Faculty Profile
Ted Buehrer `91: Kenyon music major becomes Kenyon music professor
As a music major at Kenyon, Theodore E. Buehrer '91 did it all. He composed, directed, and performed musical numbers in a variety of shows. He came into his own as a trumpet player. And he discovered jazz. For his senior-honors project, he selected six jazz styles, from Dixieland to bebop to fusion, arranged or composed a piece in each style, and then performed the pieces in recital, with the College's jazz band playing backup.
In a sense, Ted Buehrer was much like the music students he encounters today as a professor. "Kenyon students amaze me in the way they just go for things," says Buehrer, who returned to teach at the College last year. "They're very independent; they know what they want, and they know whom to ask to get it."
Buehrer, who teaches courses in music theory, composition, jazz history, and the use of computer technology in music, believes Kenyon's music program offers a good balance of fundamentals and electives. "I didn't really know what a great musical education I got here until I went to graduate school and faced proficiency exams," he says. "I tested out of all of them, while students from supposedly stronger undergraduate music programs were failing some."

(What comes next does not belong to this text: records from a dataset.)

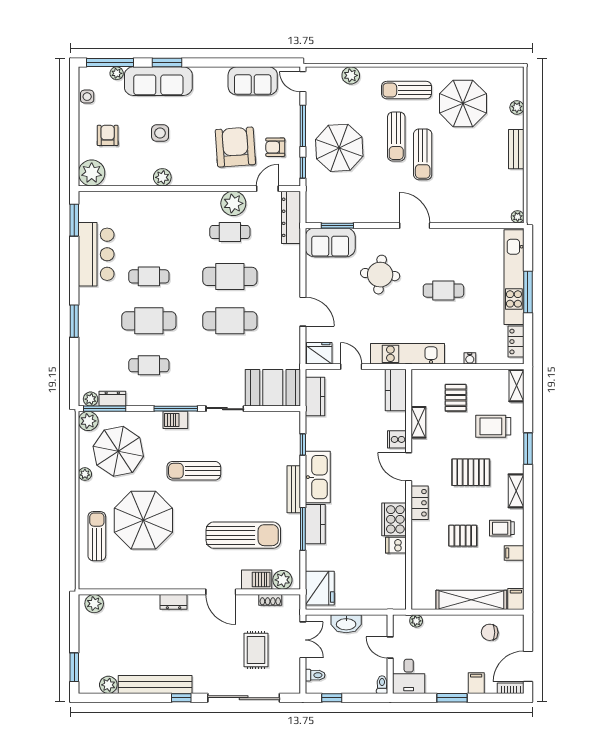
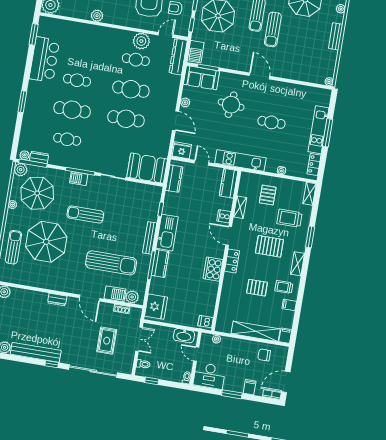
barbecue: (315, 206) -> (196, 52), added
kitchen unit: (514, 277) -> (318, 130), width x0.73
plant: (312, 282) -> (185, 102), added
dishwasher: (396, 545) -> (206, 322), moved
washbasin: (346, 624) -> (184, 336), moved
desk: (409, 676) -> (209, 376), width x1.37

A native of Oregon, Ohio, a suburb of Toledo, Buehrer began his own musical education at five, with piano lessons. He added trumpet during elementary school, although he still considered piano his main instrument when he arrived at the College in 1987. While he originally thought he might major in chemistry, he notes that "by the end of freshman year, it was evident that music was where I was headed."
Trumpet was where he was headed, too. As a student, he played in both the jazz band and the Knox County Symphony, as well as the brass choir, for which he served as student conductor during his senior year. He was also active in Kenyon's lively musical theater scene, adapting scores, coaching singers, and playing accompaniment. Among his credits are productions of Godspell, The Gondoliers, Bye Bye Birdie, and You're a Good Man, Charlie Brown.

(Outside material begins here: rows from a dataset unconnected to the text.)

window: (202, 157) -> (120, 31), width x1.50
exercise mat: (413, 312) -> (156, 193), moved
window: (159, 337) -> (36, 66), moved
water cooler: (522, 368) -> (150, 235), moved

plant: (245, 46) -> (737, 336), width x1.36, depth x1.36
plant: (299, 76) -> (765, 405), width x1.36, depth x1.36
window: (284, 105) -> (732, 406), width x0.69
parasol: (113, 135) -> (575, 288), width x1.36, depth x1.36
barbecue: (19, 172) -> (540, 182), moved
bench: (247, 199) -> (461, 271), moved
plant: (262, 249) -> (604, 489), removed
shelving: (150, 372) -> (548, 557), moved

"My interest in jazz actually didn't blossom until junior or senior year," says Buehrer. "I really enjoy the instant creativity that jazz improvisation requires. You're making new music in real time." He especially admires trumpet greats Clifford Brown and Dizzy Gillespie, as well as the legendary band leader and composer Duke Ellington.
Buehrer's own compositions, in both the jazz and classical idioms, met with success at Kenyon. In his sophomore, junior, and senior years, works of his were selected for performance as part of the student composition competition.
He went on to graduate school in the prestigious music program of Indiana University, earning a master's degree in jazz studies in 1993. It was a demanding, performance-oriented program, packed with coursework in theory, composition, and music history in addition to lessons and ensemble playing. One of the highlights was a three-week, all-expenses-paid trip to Monte Carlo, where the jazz band (actually, one of four jazz bands at Indiana) played as the house band for a jazz festival.
"We got to play backup for Dave Brubeck and Freddie Hubbard, and we accompanied the singer Betty Carter," recalls Beuhrer. "It was phenomenal."
Buehrer loved playing, but he knew he wanted to teach at the college level. And so he entered the doctoral program in music theory at Indiana. While writing his dissertation, which explores new methods for ear training, he taught a range of undergraduate courses, winning a teaching excellence award in 1997.
Buehrer joined the College's faculty in 1998. After seven years in the intense musical world of Indiana, he finds Kenyon students refreshing. "They're much more interested in studying music from a variety of perspectives," he says. "At Indiana, students want to be left alone to spend five hours a day in the practice room. Students here are much more well-rounded and engaged in a broad academic discussion of music. It makes for a better musician in the end."